|
Last week buried the industry in headlines. Two of them actually matter for how you buy and plan over the next 90 days. Both come back to beef: one squeezes pricing, the other feeds a question I have been asking all year about where Tyson’s beef business is headed. Let’s get past the noise and into what to watch.
New World Screwworm Is Here
What happened. On June 3, 2026, New World Screwworm (NWS) was detected in a Texas calf, the first U.S. case in 60 years. The pest has been marching north through Mexico for months. Now it is across the border.
What to know. NWS is a parasitic pest that infests the living tissue of warm-blooded animals: livestock, pets, and wildlife. The U.S.-Mexico border has been closed to livestock imports since May 2025, shutting off roughly 1.25 million head of imported feeder cattle that normally flow into U.S. feedlots annually. USDA APHIS has invested $21 million into sterile fly production in Mexico and partnered with the U.S. Army Corps of Engineers to build a domestic sterile fly production facility at Moore Air Force Base in Edinburg, Texas. This is not a food safety or food supply issue. Infested animals can be treated, and FSIS inspects every carcass before and after slaughter to determine what passes into food production.

====

The task: Summarize the New World Screwworm briefing above in two sentences.

Provided data:

====

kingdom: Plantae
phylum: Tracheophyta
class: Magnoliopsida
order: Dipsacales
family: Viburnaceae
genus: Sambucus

====

Written answer: On June 3, 2026, New World Screwworm, a parasitic pest that infests the living tissue of warm-blooded animals, was detected in a Texas calf, the first U.S. case in 60 years, after moving north through Mexico for months. The U.S.-Mexico border has been closed to livestock imports since May 2025, USDA APHIS has invested $21 million in sterile fly production in Mexico and is building a domestic sterile fly facility in Edinburg, Texas, and the pest is not a food safety or food supply issue because infested animals can be treated and FSIS inspects every carcass before and after slaughter.